Exposed to derision and shame on the tree,
  Enduring such anguish, oh, who can it be?
Alone on dark Calvary, by faith, I can see,
  My blessed Redeemer is dying for me."

It is sometimes supposed that those who turn to the Lord will thenceforth have no difficulties or troubles. But it is not so; indeed for that very reason troubles often thicken about them. It is because they belong to Christ that they are opposed, despised and flouted, and find that the world which once courted them can now do without them, that it prefers, in fact, their room to their company. Where they would wish to be loved the most, there they get the most hatred; and before those with whom they would stand well, they are humiliated. The hopes and ambitions which they cherished before they knew the Lord are now checked, and they find that the will of God often leads them right athwart the desires of nature. These are trying experiences; they are the waters of Marah, and so bitter are they that we could not drink them at all, and we should but murmur and be discontented were there not the tree at hand to cast into them.

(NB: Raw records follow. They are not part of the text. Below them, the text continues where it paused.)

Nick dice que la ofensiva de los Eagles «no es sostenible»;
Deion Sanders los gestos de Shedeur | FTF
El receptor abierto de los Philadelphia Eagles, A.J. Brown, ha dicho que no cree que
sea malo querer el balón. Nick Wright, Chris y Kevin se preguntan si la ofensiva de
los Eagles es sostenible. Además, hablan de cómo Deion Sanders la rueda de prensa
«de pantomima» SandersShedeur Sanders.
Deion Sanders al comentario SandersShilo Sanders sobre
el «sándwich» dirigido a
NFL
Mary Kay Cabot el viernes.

The tree cut down and cast into the water tells us of Christ who came into the world and went into death. It was love for us that led Him to do it, and the knowledge of this sweetens every bitter draught. As we consider this love it constrains us, and we get a new motive and object in life: Christ instead of self. We judge that if He died for us and we live in consequence of His death, then we should no longer live to self but to Him who died for us and rose again.

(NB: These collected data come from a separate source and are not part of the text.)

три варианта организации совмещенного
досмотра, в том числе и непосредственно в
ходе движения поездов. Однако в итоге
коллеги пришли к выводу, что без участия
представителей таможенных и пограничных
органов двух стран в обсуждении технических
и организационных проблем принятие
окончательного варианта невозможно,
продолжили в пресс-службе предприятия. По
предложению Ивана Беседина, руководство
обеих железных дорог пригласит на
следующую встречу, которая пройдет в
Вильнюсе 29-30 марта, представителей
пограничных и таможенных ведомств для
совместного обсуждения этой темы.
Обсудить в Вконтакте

But He not only died for us, but we died with Him, and if so, what does it matter if we are scorned and humbled and cast out? What better can we expect here where Jesus suffered? And if through these things we decrease and Christ increases, we have cause for rejoicing, and His love is the solace for all. We would like to please ourselves, but God in His care for us prevents this in some way or other in order that we may take His way instead of our own. We may and often do strongly resent this; it is a bitter experience to be held up in some pleasant path of our own choosing and turned into one from which we would naturally shrink, but when we remember that even Christ pleased not Himself, that He went even to the death of the cross in obedience to the will of God, it changes everything. The waters become sweet to our taste, and we rejoice to be subject to God and prove what is that good and acceptable and perfect will of God.

But we must drink the waters; these things must not be mere doctrines to be discussed, but must become our soul's experience, for that is what drinking signifies. As the bitter experience is real and we have felt it in our very souls, so must the sweetness and solace of Christ's love be real, and the blessedness of the will of God. Let us be satisfied with nothing less than this.

This turning of the waters of Marah into sweetness was made the occasion of "a statute and an ordinance" to Israel, which I understand to mean, that God would by it teach them that He would turn the bitterest trials of the wilderness into sweetness and blessing to them as they clave to Him, and that these trials would be a test as to whether God and His will were more to them than their own will and ease. And we must learn the same lesson. If we have come under the leadership of the Lord Jesus and He is now our Hope, the world has become a desert where many trials abound; and by these we shall be tested, and the tests will prove us as to whether God is everything to us. But there He will also prove to us His unfailing resources in Christ for all our need.

"In the desert He will teach thee
  What the God that thou hast found,
Tender, patient, powerful, holy,
  All His grace shall there abound."

Then we shall judge of what God is, not by the trial but by the death of Christ, the gift of God's love, which sweetens every trial; for we judge that since God has given to us such a matchless proof of His love, every bit of tribulation must be a proof of that same love and permitted by it for our soul's good.